New Delhi, Jan. 17: The BJP gave a wide berth to Rahul Gandhi’s speech at the AICC plenary and laboured on the Congress’s “failure” to put up a Prime Minister candidate against its contender, Narendra Modi.
The BJP national executive that met here today took note of the “faceless” Congress. Party president Rajnath Singh was quoted by sources as telling the members that not projecting Rahul as its Prime Minister face “indicated that they (the Congress) have accepted Modi will be the PM.”
Rajya Sabha Opposition leader Arun Jaitley said: “I think it a recognition of the reality that since they know they are not going to form the government, why the need to announce a PM candidate? The Congress is nervous, so why risk puncturing its only card in an adverse political environment?”
The national council, which begins its two-day sitting from tomorrow on the Ramlila grounds, is expected to reinforce the primacy of Modi in the BJP’s blueprint for the 2014 elections.
A political resolution that was discussed by the executive today before being put up before the council will mention how Modi’s rally in Patna was “targeted” by the “terrorists” in the passage on internal security. Sources said it would speak about the NGOs who were allegedly trying to defame the Prime Minister candidate.
Modi’s prime-ministerial ambition fetched a big endorsement on the eve of the council from the European Union. The EU — that lifted its unofficial embargo in February 2013 after Modi’s third election victory in Gujarat — described him as a “person of great prominence” on India’s political landscape and said it respected the judicial verdict that gave Modi a clean chit for his alleged involvement in the 2002 riots.

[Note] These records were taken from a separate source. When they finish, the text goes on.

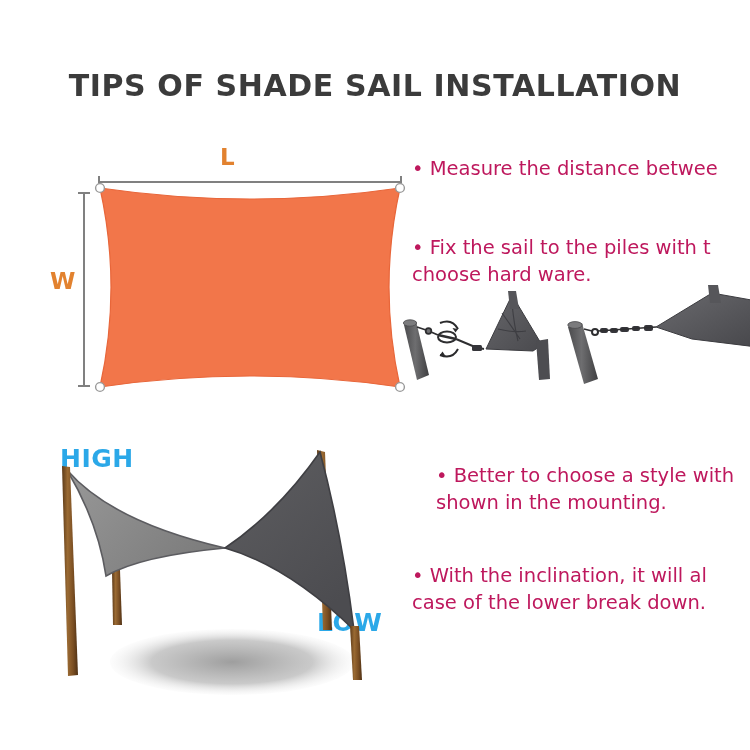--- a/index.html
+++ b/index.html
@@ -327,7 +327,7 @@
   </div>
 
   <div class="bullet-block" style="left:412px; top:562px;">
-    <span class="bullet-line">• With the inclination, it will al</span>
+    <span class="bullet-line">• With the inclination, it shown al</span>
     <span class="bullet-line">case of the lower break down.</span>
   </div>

The EU ambassador to India, Joao Cravinho, told PTI today: “We are interested in knowing his views, seeing what plans he has if he comes to power. We have no issue whatsoever with the competence and capacity of the Indian judicial system.”

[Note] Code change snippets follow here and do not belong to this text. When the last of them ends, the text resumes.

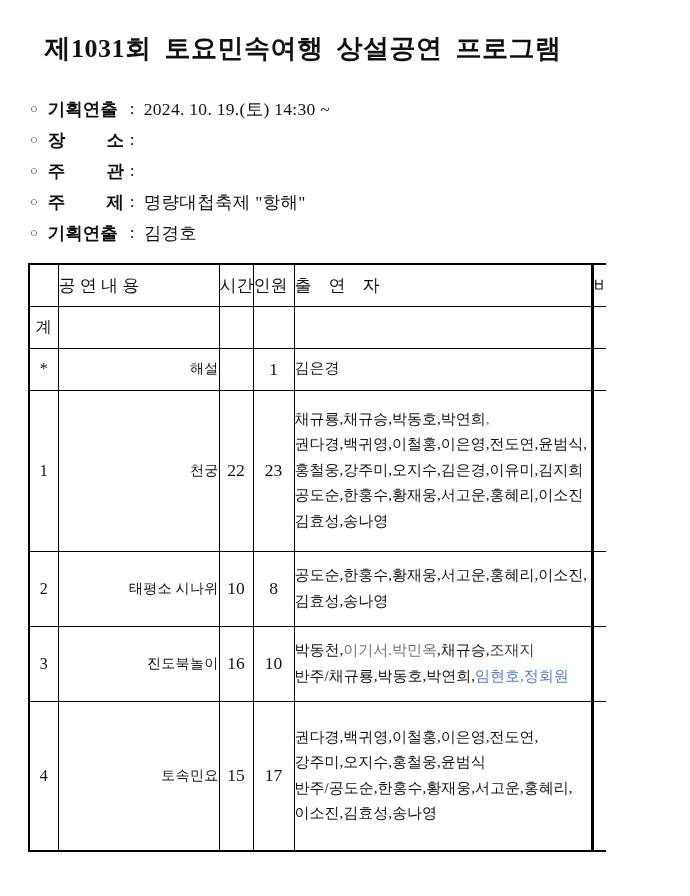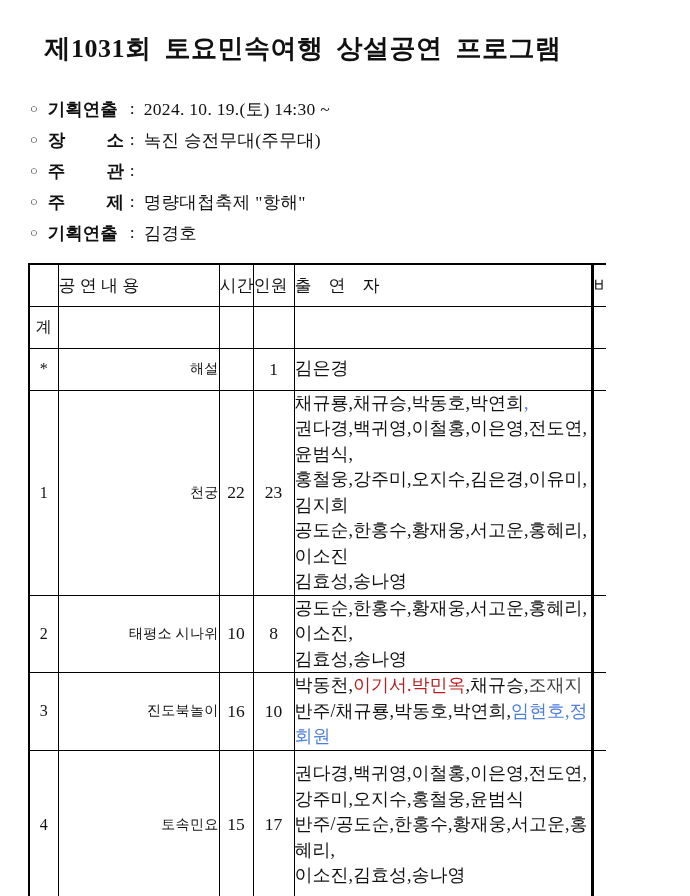--- a/index.html
+++ b/index.html
@@ -65,7 +65,6 @@
       <span class="bullet">○</span>
       <span class="info-label">장 소</span>
       <span class="info-colon">:</span>
-      <span class="info-value">녹진 승전무대(주무대)</span>
     </div>
     <div class="info-line">
       <span class="bullet">○</span>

Cravinho added that the EU respected the democratic legitimacy of whoever was elected and instated as the Prime Minister. “So we will work with him as we will work with anybody else,” he stressed.
Last year, shortly after the EU declared Modi was not persona non grata, the envoys of the member-countries hosted a lunch for him in Delhi. Some of them later went to Gandhinagar to open channels of transacting business with Gujarat.
Congressman Mani Shankar Aiyar’s invitation to Modi to set up a tea stall outside the AICC office instead of nursing prime-ministerial dreams provoked a Twitter counter from Jaitley. Although Aiyar maintained he was “misquoted”, Jaitley tweeted: “Strength of democracy will be proved when a former tea vendor defeats a dynasty representative. Let this be the battle of 2014.”
Rajnath, in his address at the executive, repeated his warning about the Congress “spreading a web of deceit” before the electorate to deny the BJP a majority in the Lok Sabha elections.
In a media briefing, spokesperson Prakash Javadekar quoted Rajnath as saying that the Congress did not want a “mazboot” (stable) government but a “majboor” (at the mercy of others) government. Some foreign elements too wish to see a weak India.”
In another briefing, spokesperson Shahnawaz Hussain said the BJP’s view was that the Aam Aadmi Party was “another ally” of the Congress like the Samajwadi Party and the BSP. “We have to combat the Congress plus all these parties to succeed in our Mission 272-plus,” said Hussain.
The BJP was toying with the idea of peddling a slogan, improvised on the Congress’s catch-line: “Congress ka haath Aap ke saath” (Congress’s hand is with the AAP).